ENTRIES SUPPLIED:
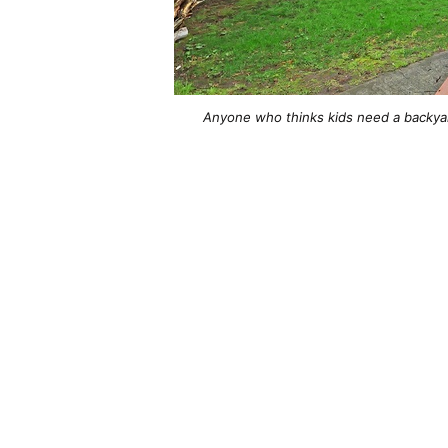
Anyone who thinks kids need a backya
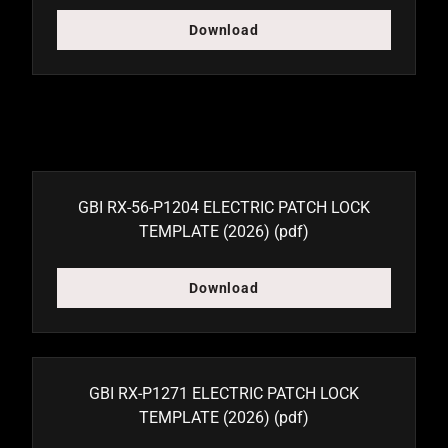
Download
GBI RX-56-P1204 ELECTRIC PATCH LOCK
TEMPLATE (2026)
(pdf)
Download
GBI RX-P1271 ELECTRIC PATCH LOCK
TEMPLATE (2026)
(pdf)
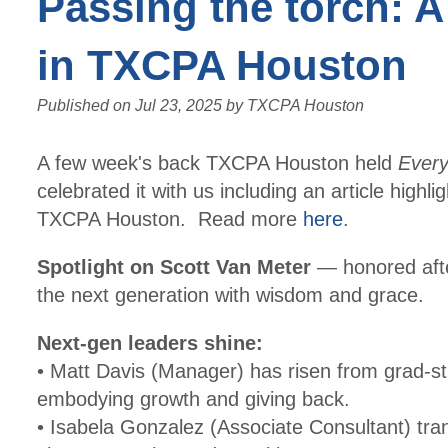
Passing the torch: A
in TXCPA Houston
Published on
Jul 23, 2025
by
TXCPA Houston
A few week's back TXCPA Houston held
Ever
celebrated it with us including an article highli
TXCPA Houston. Read more
here
.
Spotlight on Scott Van Meter
— honored after
the next generation with wisdom and grace.
Next-gen leaders shine:
• Matt Davis (Manager) has risen from grad-s
embodying growth and giving back.
• Isabela Gonzalez (Associate Consultant) tr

JOB ITEM:
Restate the full listing verbatim and drop every picture.

RESULT:
Anyone who thinks kids need a backya
Download
GBI RX-56-P1204 ELECTRIC PATCH LOCK
TEMPLATE (2026)
(pdf)
Download
GBI RX-P1271 ELECTRIC PATCH LOCK
TEMPLATE (2026)
(pdf)
Passing the torch: A
in TXCPA Houston
Published on
Jul 23, 2025
by
TXCPA Houston
A few week's back TXCPA Houston held
Ever
celebrated it with us including an article highli
TXCPA Houston. Read more
here
.
Spotlight on Scott Van Meter
— honored after
the next generation with wisdom and grace.
Next-gen leaders shine:
• Matt Davis (Manager) has risen from grad-s
embodying growth and giving back.
• Isabela Gonzalez (Associate Consultant) tr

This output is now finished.